Exercise:
Among the entries, find the lines with the string "cell" and copy them.

Excerpted records:
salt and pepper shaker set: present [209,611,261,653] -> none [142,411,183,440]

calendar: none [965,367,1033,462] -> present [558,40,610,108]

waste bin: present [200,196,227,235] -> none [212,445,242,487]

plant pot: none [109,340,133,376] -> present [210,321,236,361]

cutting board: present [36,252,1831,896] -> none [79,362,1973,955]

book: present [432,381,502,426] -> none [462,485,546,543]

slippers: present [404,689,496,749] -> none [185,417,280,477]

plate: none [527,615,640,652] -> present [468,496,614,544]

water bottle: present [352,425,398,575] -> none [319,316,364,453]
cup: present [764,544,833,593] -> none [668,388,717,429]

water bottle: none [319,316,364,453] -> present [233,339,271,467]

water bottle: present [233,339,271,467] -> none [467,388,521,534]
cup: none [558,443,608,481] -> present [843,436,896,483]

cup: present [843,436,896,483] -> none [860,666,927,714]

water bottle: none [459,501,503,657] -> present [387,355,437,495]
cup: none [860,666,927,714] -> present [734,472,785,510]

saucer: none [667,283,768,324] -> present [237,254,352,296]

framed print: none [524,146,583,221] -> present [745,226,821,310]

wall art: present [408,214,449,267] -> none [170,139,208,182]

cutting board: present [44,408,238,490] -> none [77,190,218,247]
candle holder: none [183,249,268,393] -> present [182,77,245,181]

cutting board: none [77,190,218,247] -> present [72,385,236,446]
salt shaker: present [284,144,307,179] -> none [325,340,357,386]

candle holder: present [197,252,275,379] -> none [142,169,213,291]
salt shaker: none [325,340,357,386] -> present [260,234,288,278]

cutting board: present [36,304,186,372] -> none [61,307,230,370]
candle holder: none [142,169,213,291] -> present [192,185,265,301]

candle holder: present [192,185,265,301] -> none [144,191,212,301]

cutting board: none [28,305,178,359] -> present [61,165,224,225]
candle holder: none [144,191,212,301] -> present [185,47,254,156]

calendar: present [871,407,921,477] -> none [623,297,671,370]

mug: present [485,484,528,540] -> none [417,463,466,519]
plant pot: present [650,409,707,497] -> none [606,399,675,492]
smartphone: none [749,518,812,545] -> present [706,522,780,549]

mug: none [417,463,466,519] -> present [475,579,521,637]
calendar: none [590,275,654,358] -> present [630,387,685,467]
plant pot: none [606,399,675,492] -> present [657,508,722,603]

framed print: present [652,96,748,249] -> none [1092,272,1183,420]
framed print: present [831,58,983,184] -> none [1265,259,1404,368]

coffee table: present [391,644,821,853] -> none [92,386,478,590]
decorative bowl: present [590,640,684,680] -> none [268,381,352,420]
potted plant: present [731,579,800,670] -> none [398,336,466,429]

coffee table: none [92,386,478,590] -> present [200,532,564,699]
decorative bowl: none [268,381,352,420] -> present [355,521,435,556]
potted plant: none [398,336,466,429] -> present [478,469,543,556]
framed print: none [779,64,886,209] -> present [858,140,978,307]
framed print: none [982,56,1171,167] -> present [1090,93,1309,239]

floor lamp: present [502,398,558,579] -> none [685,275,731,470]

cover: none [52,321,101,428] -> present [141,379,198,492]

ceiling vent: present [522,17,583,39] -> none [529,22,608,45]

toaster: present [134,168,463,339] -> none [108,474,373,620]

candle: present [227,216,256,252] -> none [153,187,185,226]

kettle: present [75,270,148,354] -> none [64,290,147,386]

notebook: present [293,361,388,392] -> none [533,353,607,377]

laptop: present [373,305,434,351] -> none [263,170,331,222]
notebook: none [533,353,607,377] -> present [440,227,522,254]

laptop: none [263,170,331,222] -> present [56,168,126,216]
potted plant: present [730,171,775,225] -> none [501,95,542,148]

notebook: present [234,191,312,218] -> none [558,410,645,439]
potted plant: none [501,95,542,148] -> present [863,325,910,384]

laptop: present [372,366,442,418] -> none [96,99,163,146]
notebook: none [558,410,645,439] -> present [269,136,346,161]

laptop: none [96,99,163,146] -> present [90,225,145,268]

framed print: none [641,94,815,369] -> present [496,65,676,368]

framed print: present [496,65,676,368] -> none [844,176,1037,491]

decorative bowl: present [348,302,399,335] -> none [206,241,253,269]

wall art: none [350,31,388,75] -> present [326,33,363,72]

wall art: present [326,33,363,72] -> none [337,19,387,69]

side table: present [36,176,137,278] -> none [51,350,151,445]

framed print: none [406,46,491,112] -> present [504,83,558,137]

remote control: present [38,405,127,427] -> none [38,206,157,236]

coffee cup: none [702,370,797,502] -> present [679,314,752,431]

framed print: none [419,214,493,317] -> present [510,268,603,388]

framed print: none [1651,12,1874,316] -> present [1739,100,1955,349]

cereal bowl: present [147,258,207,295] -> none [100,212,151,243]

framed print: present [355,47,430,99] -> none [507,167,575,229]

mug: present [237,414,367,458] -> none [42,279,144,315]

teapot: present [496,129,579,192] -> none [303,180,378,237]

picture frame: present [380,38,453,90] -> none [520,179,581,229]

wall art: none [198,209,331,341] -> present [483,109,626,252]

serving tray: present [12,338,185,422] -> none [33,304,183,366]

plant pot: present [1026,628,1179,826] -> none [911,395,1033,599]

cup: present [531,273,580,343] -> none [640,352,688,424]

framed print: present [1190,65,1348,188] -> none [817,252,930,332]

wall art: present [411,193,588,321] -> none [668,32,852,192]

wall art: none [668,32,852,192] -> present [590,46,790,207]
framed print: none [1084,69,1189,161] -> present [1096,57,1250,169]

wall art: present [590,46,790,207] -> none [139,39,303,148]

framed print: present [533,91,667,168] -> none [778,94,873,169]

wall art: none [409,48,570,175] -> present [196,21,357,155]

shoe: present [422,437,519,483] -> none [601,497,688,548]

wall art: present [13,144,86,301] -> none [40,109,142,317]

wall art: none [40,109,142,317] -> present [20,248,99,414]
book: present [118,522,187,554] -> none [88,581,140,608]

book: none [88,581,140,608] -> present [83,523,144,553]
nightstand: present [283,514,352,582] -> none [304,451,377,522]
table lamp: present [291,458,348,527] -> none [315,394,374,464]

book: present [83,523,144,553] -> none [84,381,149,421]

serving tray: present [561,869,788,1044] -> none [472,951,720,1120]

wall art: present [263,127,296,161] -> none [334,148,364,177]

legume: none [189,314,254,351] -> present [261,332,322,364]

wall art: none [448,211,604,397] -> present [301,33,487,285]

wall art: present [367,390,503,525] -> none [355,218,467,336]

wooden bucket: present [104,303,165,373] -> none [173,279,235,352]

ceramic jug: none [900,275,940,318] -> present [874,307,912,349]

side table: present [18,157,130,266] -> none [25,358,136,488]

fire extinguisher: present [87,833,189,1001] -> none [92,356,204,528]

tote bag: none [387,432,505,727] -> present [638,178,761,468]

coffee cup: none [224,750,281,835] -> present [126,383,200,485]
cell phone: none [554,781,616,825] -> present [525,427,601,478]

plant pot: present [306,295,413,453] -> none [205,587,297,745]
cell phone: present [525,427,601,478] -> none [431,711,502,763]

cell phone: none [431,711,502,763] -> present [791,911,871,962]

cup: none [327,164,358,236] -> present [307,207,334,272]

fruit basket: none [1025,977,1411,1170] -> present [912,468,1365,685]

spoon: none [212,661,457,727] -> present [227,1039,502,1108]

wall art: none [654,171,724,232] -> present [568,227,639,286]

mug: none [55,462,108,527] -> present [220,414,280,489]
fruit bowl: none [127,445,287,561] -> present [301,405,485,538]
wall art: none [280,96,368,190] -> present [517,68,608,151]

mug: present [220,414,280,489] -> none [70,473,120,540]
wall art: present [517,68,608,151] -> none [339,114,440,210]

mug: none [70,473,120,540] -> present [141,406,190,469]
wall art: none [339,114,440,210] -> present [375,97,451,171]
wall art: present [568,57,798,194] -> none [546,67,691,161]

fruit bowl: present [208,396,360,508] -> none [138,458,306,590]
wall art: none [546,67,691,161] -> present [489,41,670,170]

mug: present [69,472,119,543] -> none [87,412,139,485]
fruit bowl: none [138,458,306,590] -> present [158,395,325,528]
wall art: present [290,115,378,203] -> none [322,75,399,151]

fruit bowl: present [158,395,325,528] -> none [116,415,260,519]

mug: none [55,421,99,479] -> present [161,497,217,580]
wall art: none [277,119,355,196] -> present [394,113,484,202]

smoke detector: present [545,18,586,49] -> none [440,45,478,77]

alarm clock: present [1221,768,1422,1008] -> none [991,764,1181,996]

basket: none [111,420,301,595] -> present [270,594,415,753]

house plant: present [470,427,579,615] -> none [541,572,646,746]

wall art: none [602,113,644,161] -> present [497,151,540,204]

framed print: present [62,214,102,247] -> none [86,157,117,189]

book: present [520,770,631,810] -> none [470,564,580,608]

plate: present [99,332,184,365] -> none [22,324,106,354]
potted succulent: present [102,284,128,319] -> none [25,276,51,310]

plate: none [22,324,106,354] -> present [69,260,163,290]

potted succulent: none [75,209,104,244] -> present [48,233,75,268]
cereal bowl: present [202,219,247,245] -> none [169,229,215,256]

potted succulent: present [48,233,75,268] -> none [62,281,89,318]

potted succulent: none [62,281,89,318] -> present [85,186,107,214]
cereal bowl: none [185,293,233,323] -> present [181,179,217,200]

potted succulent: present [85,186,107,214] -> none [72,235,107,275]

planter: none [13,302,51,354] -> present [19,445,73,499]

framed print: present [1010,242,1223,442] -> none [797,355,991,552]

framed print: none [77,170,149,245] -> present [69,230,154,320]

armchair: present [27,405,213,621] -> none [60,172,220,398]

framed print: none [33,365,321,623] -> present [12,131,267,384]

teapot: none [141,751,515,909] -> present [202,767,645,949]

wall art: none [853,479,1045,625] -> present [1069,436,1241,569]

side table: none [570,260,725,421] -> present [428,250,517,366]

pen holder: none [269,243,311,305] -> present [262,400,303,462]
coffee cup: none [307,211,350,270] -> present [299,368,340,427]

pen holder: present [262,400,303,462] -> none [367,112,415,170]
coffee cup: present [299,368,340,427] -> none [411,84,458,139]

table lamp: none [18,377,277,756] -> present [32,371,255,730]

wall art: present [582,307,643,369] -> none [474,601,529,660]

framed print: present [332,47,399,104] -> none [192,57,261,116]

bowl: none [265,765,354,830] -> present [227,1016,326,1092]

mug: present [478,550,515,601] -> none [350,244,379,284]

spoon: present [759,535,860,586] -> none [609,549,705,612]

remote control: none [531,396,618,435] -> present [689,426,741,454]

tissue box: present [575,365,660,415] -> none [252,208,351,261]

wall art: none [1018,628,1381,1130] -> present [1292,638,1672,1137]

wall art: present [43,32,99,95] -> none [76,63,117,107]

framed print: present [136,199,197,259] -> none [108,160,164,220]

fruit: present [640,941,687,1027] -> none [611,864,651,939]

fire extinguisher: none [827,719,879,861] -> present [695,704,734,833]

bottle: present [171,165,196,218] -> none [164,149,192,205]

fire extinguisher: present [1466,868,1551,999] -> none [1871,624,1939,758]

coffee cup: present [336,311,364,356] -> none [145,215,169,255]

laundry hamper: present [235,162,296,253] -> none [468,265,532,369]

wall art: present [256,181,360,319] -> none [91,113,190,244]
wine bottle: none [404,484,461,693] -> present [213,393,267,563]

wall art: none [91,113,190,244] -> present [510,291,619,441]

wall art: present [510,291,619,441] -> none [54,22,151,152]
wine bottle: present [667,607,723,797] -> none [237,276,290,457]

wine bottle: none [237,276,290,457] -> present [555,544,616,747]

Reply:
cell phone: none [554,781,616,825] -> present [525,427,601,478]
cell phone: present [525,427,601,478] -> none [431,711,502,763]
cell phone: none [431,711,502,763] -> present [791,911,871,962]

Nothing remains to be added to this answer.